REQUIREMENT:
The entries below hold a line with "02186015488 و 02186015486" and a line with "muchos espacios para poder revitalizar la". Return those lines and all that lie between them, exactly and only.

#####

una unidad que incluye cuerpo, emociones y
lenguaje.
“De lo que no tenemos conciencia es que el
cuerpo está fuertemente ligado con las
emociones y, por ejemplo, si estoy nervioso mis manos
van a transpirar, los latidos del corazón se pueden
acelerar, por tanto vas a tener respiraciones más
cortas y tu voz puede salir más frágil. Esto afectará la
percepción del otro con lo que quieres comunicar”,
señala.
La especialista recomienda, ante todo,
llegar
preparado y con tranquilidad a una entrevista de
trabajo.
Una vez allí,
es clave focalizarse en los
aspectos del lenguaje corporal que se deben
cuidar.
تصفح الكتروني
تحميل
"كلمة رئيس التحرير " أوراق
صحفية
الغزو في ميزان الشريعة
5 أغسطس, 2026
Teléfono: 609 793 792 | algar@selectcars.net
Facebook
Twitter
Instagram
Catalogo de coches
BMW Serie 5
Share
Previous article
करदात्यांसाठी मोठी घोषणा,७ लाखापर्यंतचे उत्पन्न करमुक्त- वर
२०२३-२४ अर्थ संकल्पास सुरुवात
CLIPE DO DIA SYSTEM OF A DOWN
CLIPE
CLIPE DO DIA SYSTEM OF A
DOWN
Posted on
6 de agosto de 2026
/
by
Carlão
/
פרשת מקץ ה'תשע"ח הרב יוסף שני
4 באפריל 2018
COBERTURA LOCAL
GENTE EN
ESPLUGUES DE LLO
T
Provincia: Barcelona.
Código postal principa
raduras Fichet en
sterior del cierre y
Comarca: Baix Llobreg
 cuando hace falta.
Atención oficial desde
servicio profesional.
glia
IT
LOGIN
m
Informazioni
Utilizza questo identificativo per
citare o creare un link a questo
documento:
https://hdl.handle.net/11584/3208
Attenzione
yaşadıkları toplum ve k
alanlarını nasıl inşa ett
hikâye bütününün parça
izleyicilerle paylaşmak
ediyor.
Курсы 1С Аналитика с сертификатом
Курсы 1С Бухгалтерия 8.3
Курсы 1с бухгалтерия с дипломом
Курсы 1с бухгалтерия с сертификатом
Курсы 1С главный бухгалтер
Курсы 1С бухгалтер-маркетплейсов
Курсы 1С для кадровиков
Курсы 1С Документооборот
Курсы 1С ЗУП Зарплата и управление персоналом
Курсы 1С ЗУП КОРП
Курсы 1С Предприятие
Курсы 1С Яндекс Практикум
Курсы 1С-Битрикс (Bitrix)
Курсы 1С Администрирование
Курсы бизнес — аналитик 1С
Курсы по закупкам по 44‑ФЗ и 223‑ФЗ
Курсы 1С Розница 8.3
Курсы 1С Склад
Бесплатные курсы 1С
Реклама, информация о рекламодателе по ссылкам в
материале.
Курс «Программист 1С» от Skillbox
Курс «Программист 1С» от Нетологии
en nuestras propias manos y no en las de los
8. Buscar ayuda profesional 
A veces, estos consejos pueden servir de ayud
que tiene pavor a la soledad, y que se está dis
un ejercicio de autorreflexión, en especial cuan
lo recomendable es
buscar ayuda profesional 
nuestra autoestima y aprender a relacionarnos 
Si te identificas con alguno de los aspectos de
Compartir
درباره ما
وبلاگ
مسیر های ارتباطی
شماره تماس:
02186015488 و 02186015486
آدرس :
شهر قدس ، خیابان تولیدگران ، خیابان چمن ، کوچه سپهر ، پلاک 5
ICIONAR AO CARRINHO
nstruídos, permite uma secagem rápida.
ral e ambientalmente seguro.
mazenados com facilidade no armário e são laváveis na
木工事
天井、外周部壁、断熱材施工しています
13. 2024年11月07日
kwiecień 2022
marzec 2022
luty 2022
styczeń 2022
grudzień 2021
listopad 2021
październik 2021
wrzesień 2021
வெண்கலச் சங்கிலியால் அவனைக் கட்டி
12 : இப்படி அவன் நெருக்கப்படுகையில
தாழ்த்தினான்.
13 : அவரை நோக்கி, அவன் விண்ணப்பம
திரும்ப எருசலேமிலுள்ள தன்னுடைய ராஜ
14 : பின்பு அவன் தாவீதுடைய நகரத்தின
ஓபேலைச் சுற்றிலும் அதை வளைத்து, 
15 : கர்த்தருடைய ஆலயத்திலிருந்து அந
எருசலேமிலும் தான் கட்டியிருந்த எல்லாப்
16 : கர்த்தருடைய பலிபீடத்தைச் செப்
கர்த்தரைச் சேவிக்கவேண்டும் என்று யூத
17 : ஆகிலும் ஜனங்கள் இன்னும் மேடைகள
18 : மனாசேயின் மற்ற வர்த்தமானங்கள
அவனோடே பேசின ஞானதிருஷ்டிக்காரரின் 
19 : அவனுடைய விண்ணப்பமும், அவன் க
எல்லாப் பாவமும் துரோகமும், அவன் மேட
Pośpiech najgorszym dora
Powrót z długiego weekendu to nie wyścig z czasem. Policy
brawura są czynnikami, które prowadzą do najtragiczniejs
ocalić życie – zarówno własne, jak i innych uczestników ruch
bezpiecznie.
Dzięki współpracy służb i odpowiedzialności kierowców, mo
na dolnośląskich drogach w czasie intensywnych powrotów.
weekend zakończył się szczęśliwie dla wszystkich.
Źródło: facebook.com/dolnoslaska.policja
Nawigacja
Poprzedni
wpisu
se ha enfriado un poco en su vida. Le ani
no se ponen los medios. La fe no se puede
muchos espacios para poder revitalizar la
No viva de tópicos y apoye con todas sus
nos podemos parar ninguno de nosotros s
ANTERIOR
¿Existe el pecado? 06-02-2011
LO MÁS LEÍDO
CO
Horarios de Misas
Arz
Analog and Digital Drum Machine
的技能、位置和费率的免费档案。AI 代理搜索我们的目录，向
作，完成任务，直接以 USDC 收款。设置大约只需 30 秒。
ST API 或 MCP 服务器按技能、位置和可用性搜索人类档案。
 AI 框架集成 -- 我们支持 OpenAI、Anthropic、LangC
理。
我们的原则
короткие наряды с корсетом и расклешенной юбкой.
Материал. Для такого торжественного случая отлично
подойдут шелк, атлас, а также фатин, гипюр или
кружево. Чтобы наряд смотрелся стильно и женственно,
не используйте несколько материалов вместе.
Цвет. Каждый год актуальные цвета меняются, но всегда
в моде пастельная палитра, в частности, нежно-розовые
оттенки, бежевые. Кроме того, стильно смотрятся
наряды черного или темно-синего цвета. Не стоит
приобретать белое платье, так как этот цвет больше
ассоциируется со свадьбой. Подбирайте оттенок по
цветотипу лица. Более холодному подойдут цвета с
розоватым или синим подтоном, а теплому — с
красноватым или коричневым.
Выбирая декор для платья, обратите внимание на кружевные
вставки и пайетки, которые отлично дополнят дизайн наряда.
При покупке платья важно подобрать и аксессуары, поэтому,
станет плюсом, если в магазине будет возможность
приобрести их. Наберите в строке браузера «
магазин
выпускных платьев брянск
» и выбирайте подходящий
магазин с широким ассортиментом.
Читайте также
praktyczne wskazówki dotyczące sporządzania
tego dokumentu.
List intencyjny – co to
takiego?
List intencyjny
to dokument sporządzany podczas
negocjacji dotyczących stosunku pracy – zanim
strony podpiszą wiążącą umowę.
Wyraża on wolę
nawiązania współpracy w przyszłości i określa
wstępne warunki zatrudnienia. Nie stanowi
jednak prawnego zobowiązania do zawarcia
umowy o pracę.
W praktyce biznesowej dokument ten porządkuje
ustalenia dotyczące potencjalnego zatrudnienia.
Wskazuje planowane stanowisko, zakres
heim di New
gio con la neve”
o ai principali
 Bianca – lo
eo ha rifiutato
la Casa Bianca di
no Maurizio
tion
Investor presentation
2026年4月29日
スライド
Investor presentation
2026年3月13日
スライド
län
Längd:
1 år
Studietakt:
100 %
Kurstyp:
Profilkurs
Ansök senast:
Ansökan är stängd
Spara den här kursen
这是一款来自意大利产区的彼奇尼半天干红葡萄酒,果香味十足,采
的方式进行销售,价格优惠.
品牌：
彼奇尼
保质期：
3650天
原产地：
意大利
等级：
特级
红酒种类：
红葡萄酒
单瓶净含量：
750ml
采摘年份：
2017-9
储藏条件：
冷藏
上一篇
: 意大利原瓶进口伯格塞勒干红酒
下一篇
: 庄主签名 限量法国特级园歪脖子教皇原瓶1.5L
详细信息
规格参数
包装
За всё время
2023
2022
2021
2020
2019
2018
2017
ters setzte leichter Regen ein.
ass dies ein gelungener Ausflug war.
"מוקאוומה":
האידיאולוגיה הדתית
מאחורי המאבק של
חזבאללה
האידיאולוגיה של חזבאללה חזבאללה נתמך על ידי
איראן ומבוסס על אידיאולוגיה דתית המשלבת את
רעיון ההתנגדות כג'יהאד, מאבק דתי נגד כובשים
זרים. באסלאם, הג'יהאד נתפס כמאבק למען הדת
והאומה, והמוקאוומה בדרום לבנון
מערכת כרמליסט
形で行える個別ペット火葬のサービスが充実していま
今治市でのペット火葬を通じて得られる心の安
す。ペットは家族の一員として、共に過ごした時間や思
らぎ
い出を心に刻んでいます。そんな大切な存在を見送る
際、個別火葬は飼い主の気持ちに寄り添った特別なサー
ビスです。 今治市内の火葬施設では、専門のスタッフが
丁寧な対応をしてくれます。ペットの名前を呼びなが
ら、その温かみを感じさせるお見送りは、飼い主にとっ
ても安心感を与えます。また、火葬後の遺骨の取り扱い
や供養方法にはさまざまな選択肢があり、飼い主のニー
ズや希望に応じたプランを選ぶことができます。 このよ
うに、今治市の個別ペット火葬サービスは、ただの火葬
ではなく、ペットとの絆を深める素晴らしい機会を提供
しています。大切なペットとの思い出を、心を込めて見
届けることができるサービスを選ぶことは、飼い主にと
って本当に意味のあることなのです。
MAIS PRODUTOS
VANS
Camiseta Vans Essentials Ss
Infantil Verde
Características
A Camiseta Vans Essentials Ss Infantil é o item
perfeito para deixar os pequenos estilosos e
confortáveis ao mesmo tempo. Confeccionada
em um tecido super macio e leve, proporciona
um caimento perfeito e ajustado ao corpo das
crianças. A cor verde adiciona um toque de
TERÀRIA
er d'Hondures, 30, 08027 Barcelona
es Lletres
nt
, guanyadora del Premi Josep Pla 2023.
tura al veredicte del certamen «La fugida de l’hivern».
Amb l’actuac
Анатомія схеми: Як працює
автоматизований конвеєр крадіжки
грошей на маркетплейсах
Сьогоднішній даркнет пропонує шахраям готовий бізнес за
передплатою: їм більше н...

#####

EXERCISE SOLUTION:
02186015488 و 02186015486
آدرس :
شهر قدس ، خیابان تولیدگران ، خیابان چمن ، کوچه سپهر ، پلاک 5
ICIONAR AO CARRINHO
nstruídos, permite uma secagem rápida.
ral e ambientalmente seguro.
mazenados com facilidade no armário e são laváveis na
木工事
天井、外周部壁、断熱材施工しています
13. 2024年11月07日
kwiecień 2022
marzec 2022
luty 2022
styczeń 2022
grudzień 2021
listopad 2021
październik 2021
wrzesień 2021
வெண்கலச் சங்கிலியால் அவனைக் கட்டி
12 : இப்படி அவன் நெருக்கப்படுகையில
தாழ்த்தினான்.
13 : அவரை நோக்கி, அவன் விண்ணப்பம
திரும்ப எருசலேமிலுள்ள தன்னுடைய ராஜ
14 : பின்பு அவன் தாவீதுடைய நகரத்தின
ஓபேலைச் சுற்றிலும் அதை வளைத்து, 
15 : கர்த்தருடைய ஆலயத்திலிருந்து அந
எருசலேமிலும் தான் கட்டியிருந்த எல்லாப்
16 : கர்த்தருடைய பலிபீடத்தைச் செப்
கர்த்தரைச் சேவிக்கவேண்டும் என்று யூத
17 : ஆகிலும் ஜனங்கள் இன்னும் மேடைகள
18 : மனாசேயின் மற்ற வர்த்தமானங்கள
அவனோடே பேசின ஞானதிருஷ்டிக்காரரின் 
19 : அவனுடைய விண்ணப்பமும், அவன் க
எல்லாப் பாவமும் துரோகமும், அவன் மேட
Pośpiech najgorszym dora
Powrót z długiego weekendu to nie wyścig z czasem. Policy
brawura są czynnikami, które prowadzą do najtragiczniejs
ocalić życie – zarówno własne, jak i innych uczestników ruch
bezpiecznie.
Dzięki współpracy służb i odpowiedzialności kierowców, mo
na dolnośląskich drogach w czasie intensywnych powrotów.
weekend zakończył się szczęśliwie dla wszystkich.
Źródło: facebook.com/dolnoslaska.policja
Nawigacja
Poprzedni
wpisu
se ha enfriado un poco en su vida. Le ani
no se ponen los medios. La fe no se puede
muchos espacios para poder revitalizar la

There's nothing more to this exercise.